Lovely One
- Author: Ketanji Brown Jackson
- Language: English
- Genre: Memoir
- Publisher: Random House
- Publication date: September 3, 2024
- Pages: 405
- ISBN: 978-0-593-72990-8
- OCLC: 1452735147

= Lovely One (memoir) =

2024 book by Ketanji Brown Jackson

Lovely One is the 2024 memoir by U.S. Supreme Court justice Ketanji Brown Jackson. The title stems from the justice's first and middle names, Ketanji Onyika, a suggestion from her aunt who was a Peace Corps volunteer in west Africa around the time Brown Jackson was born.
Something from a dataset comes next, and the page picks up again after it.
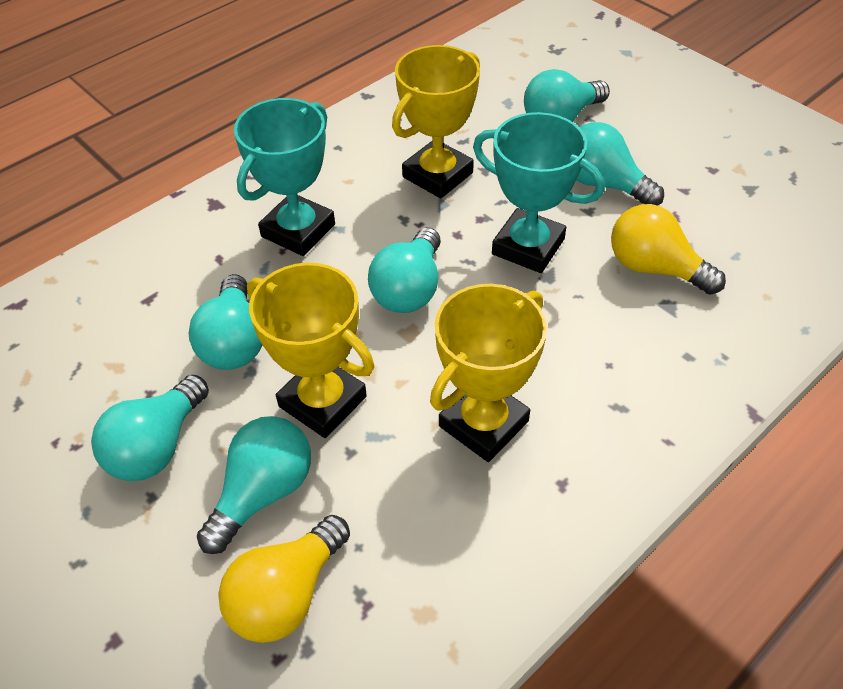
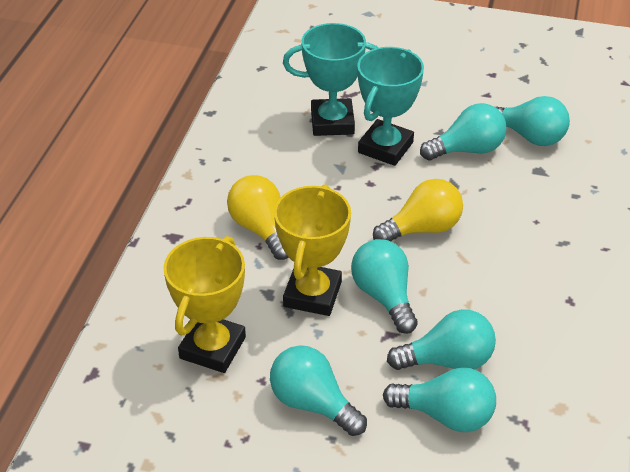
yellow trophy: 3 -> 2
Lovely One reached the top of the New York Times Bestseller List the week of September 22, 2024, despite receiving criticism for not being as sharp of writing as some of her judicial writing. Jackson was nominated for Best Audio Book, Narration, and Storytelling award at the 2026 Grammy Awards for her audiobook recording of Lovely One.
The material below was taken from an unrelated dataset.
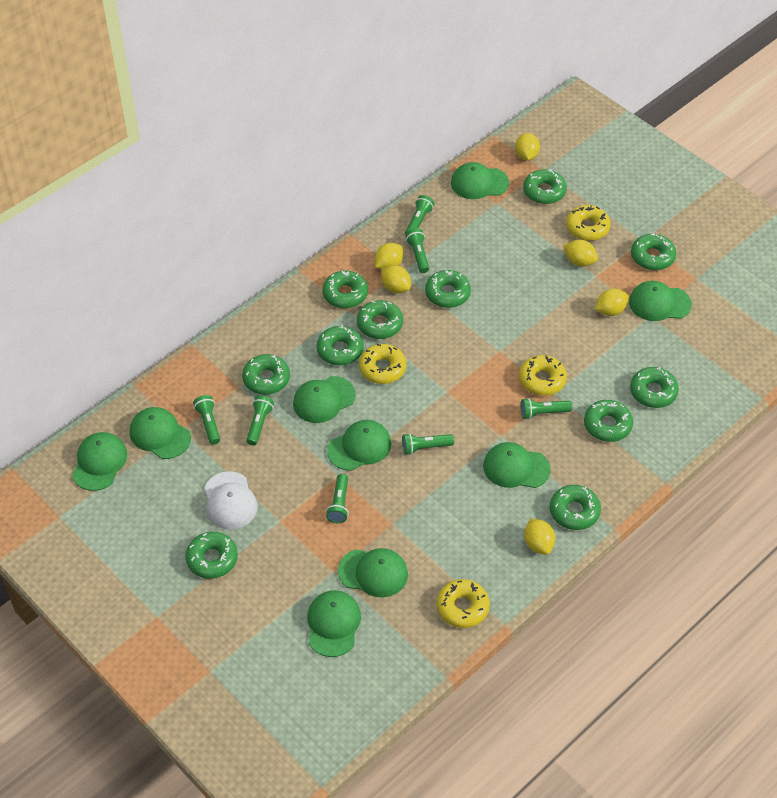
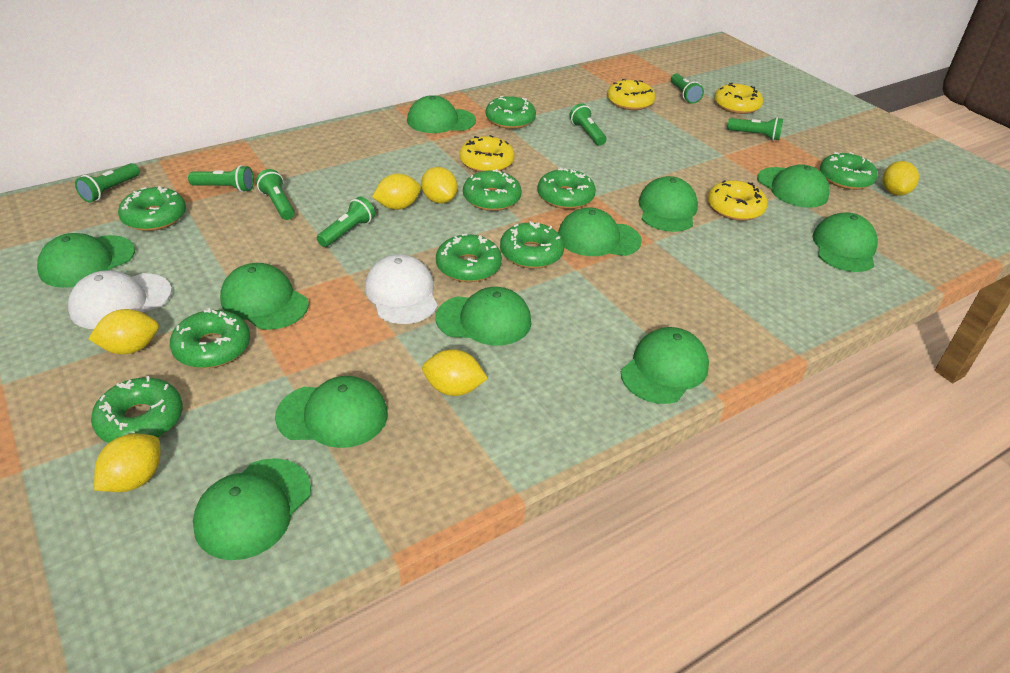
green cap: 9 -> 11
green donut: 11 -> 9
white cap: 1 -> 2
The book describes Brown Jackson's own stories, mentors, notably Justice Stephen Breyer, and role-models, including Constance Baker Motley, the first Black woman to argue a case before the US Supreme Court. It also tells the stories facing the greater Black population, such as a relative inability to swim due to their parents' lack of access to public pools and beaches or the inegalites of stop-and-search practices.